By adding an additional fifth of the economy to federal spending, has anyone added an additional fifth of goods and services to the economy? No, on the contrary, government restrictions and restrictions in some places remained in place long after the epidemic subsided. As more money circulated, inflation exploded. Since Biden took office, prices have risen 17.9%. This creates the first big problem, as wages rose by only 12.7%, so working families suffer an average of 4.5%. They need more than $11,000 more each year to maintain the lives they were living before Bidennomics and they are not achieving it. Thus, 62% of adults say they live paycheck to paycheck. Credit card payments are being delayed at the highest rate in a decade. With food now consuming the highest share of the household budget in thirty years, 59% of Americans feel “angry, anxious, or given up” when shopping for groceries.
But Biden's economics isn't just about the end of a $1 slice of pizza in New York City, or the shrinking of the dollar menu at McDonald's, or the loss of a dozen eggs for a dollar and a half. Much more damage is done. With the Fed trying to beat inflation out of the economy added by Bidenomics, higher interest rates are hitting everything. Homebuyers are paying about $1,300 more for their monthly mortgage than they did when Biden took office. 2 in 3 say high housing prices put homeownership out of reach. Commercial real estate is caught between rising interest rates and falling property valuations as workers continue to work from home. Continued high interest rates threaten recession. No wonder only 14% of voters say Biden's economic policies helped them.
Strikingly, Biden's economic advisers are praising the gains made by the University of Michigan's consumer confidence survey, claiming that the recent rises prove that “President Biden's economic plan is delivering results.” Except those recent highs under Biden match previous recession lows. Only in the recessions of 1969, 1973, 1980, 1982, and 2008 were U-M consumer readings comparable to Biden's recent “successes.” The only exception was Obama-Biden's first term when the expected strong recovery faded rather than slowed to real GDP growth of just 2.2% during 2010-2012 – the weakest post-war recovery ever.

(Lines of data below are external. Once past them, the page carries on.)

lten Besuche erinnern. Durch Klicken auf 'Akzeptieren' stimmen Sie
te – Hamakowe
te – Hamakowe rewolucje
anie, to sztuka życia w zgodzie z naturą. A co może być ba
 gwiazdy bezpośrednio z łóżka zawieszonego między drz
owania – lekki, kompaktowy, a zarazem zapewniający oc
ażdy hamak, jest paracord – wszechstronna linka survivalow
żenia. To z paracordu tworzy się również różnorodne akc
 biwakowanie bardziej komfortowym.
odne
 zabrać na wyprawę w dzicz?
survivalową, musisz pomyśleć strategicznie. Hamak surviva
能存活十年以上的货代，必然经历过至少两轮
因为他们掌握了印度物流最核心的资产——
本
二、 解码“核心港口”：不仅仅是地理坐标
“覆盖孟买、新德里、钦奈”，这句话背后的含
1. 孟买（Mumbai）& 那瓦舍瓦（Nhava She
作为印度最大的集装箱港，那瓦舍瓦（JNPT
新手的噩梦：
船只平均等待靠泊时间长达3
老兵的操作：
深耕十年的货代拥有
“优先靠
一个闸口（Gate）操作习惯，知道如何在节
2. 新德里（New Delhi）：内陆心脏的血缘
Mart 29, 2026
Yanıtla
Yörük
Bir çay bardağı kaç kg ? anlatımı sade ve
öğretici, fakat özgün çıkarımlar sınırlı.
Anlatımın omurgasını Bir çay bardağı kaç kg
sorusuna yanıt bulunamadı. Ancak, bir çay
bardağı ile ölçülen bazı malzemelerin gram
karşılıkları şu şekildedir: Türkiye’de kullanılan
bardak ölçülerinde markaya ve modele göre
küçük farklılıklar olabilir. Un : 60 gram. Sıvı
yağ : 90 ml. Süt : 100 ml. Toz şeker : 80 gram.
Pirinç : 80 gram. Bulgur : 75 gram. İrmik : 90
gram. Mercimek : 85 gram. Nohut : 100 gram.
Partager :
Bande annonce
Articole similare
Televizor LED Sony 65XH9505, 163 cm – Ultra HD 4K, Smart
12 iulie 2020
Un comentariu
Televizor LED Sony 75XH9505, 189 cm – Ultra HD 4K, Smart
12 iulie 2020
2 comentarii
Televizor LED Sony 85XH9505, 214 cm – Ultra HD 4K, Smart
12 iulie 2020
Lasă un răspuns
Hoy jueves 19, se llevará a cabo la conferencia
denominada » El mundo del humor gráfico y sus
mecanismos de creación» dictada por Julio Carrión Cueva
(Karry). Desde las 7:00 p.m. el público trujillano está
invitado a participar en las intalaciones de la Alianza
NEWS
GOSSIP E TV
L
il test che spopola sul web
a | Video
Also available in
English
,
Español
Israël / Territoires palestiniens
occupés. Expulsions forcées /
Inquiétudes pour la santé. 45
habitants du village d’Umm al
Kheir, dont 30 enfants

In his State of the Union address, the president no longer denied the existence of inflation, but insisted that it and we are victims of “corporate greed” and “price gouging.” Viewers can determine whether what Biden says is fact or fiction by checking out those claims on our website named after his economy: “Bidenomics.com.”
And we must remember what Joe Biden promised America in 2020: an experienced leader who would bring the nation together. By insisting that inflation has everything to do with greed and nothing to do with excessive federal spending, he has divided the country and neglected the lessons of our efforts to beat 10%-plus inflation and build four decades of low-inflation prosperity. How can the president claim that “pedium economics is about the future” when he has forgotten America's economic past?